Exercise requirements>
Repeat all the data word for word.

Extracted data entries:

────

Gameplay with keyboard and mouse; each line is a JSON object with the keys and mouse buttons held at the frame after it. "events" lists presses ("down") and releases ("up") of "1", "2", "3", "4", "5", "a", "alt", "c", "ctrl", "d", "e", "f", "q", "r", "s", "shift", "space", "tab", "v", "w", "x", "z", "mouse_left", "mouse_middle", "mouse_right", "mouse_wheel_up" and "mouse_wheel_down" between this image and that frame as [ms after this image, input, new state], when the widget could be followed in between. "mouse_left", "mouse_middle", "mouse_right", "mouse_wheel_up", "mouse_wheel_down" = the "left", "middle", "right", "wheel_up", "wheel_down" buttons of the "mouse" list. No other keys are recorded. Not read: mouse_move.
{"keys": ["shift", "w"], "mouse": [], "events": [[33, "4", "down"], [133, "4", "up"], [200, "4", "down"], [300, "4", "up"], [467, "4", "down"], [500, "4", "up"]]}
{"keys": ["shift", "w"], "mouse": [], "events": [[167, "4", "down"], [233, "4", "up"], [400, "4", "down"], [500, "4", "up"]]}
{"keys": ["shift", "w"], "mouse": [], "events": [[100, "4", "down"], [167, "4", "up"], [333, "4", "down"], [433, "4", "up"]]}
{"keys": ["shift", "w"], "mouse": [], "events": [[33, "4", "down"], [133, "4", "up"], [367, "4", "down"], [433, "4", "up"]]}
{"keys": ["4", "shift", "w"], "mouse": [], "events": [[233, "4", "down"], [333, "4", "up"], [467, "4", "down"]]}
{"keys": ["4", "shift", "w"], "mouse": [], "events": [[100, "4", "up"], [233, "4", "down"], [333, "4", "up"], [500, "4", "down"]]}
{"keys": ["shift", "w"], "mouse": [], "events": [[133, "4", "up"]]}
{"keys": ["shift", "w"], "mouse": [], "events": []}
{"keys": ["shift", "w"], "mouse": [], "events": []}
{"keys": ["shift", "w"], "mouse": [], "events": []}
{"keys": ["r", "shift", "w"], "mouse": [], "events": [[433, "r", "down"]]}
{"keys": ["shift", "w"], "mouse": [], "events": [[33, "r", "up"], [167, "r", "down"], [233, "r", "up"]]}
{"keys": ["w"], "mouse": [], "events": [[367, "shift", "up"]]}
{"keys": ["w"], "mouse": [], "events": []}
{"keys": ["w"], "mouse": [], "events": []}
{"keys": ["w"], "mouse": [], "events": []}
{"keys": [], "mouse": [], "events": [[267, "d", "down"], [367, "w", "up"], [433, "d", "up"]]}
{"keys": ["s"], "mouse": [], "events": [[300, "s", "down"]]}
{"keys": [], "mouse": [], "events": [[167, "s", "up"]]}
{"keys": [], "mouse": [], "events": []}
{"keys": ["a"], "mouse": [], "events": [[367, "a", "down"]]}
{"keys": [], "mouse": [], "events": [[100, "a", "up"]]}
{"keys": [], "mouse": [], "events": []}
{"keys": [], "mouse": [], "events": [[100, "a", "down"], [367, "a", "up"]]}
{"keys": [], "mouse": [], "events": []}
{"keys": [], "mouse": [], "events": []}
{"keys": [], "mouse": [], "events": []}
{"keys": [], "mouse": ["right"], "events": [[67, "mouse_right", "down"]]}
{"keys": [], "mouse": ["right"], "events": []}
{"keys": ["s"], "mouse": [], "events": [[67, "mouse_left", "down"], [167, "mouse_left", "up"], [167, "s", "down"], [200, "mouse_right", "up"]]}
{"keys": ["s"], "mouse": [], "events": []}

────

Result of the exercise>
Gameplay with keyboard and mouse; each line is a JSON object with the keys and mouse buttons held at the frame after it. "events" lists presses ("down") and releases ("up") of "1", "2", "3", "4", "5", "a", "alt", "c", "ctrl", "d", "e", "f", "q", "r", "s", "shift", "space", "tab", "v", "w", "x", "z", "mouse_left", "mouse_middle", "mouse_right", "mouse_wheel_up" and "mouse_wheel_down" between this image and that frame as [ms after this image, input, new state], when the widget could be followed in between. "mouse_left", "mouse_middle", "mouse_right", "mouse_wheel_up", "mouse_wheel_down" = the "left", "middle", "right", "wheel_up", "wheel_down" buttons of the "mouse" list. No other keys are recorded. Not read: mouse_move.
{"keys": ["shift", "w"], "mouse": [], "events": [[33, "4", "down"], [133, "4", "up"], [200, "4", "down"], [300, "4", "up"], [467, "4", "down"], [500, "4", "up"]]}
{"keys": ["shift", "w"], "mouse": [], "events": [[167, "4", "down"], [233, "4", "up"], [400, "4", "down"], [500, "4", "up"]]}
{"keys": ["shift", "w"], "mouse": [], "events": [[100, "4", "down"], [167, "4", "up"], [333, "4", "down"], [433, "4", "up"]]}
{"keys": ["shift", "w"], "mouse": [], "events": [[33, "4", "down"], [133, "4", "up"], [367, "4", "down"], [433, "4", "up"]]}
{"keys": ["4", "shift", "w"], "mouse": [], "events": [[233, "4", "down"], [333, "4", "up"], [467, "4", "down"]]}
{"keys": ["4", "shift", "w"], "mouse": [], "events": [[100, "4", "up"], [233, "4", "down"], [333, "4", "up"], [500, "4", "down"]]}
{"keys": ["shift", "w"], "mouse": [], "events": [[133, "4", "up"]]}
{"keys": ["shift", "w"], "mouse": [], "events": []}
{"keys": ["shift", "w"], "mouse": [], "events": []}
{"keys": ["shift", "w"], "mouse": [], "events": []}
{"keys": ["r", "shift", "w"], "mouse": [], "events": [[433, "r", "down"]]}
{"keys": ["shift", "w"], "mouse": [], "events": [[33, "r", "up"], [167, "r", "down"], [233, "r", "up"]]}
{"keys": ["w"], "mouse": [], "events": [[367, "shift", "up"]]}
{"keys": ["w"], "mouse": [], "events": []}
{"keys": ["w"], "mouse": [], "events": []}
{"keys": ["w"], "mouse": [], "events": []}
{"keys": [], "mouse": [], "events": [[267, "d", "down"], [367, "w", "up"], [433, "d", "up"]]}
{"keys": ["s"], "mouse": [], "events": [[300, "s", "down"]]}
{"keys": [], "mouse": [], "events": [[167, "s", "up"]]}
{"keys": [], "mouse": [], "events": []}
{"keys": ["a"], "mouse": [], "events": [[367, "a", "down"]]}
{"keys": [], "mouse": [], "events": [[100, "a", "up"]]}
{"keys": [], "mouse": [], "events": []}
{"keys": [], "mouse": [], "events": [[100, "a", "down"], [367, "a", "up"]]}
{"keys": [], "mouse": [], "events": []}
{"keys": [], "mouse": [], "events": []}
{"keys": [], "mouse": [], "events": []}
{"keys": [], "mouse": ["right"], "events": [[67, "mouse_right", "down"]]}
{"keys": [], "mouse": ["right"], "events": []}
{"keys": ["s"], "mouse": [], "events": [[67, "mouse_left", "down"], [167, "mouse_left", "up"], [167, "s", "down"], [200, "mouse_right", "up"]]}
{"keys": ["s"], "mouse": [], "events": []}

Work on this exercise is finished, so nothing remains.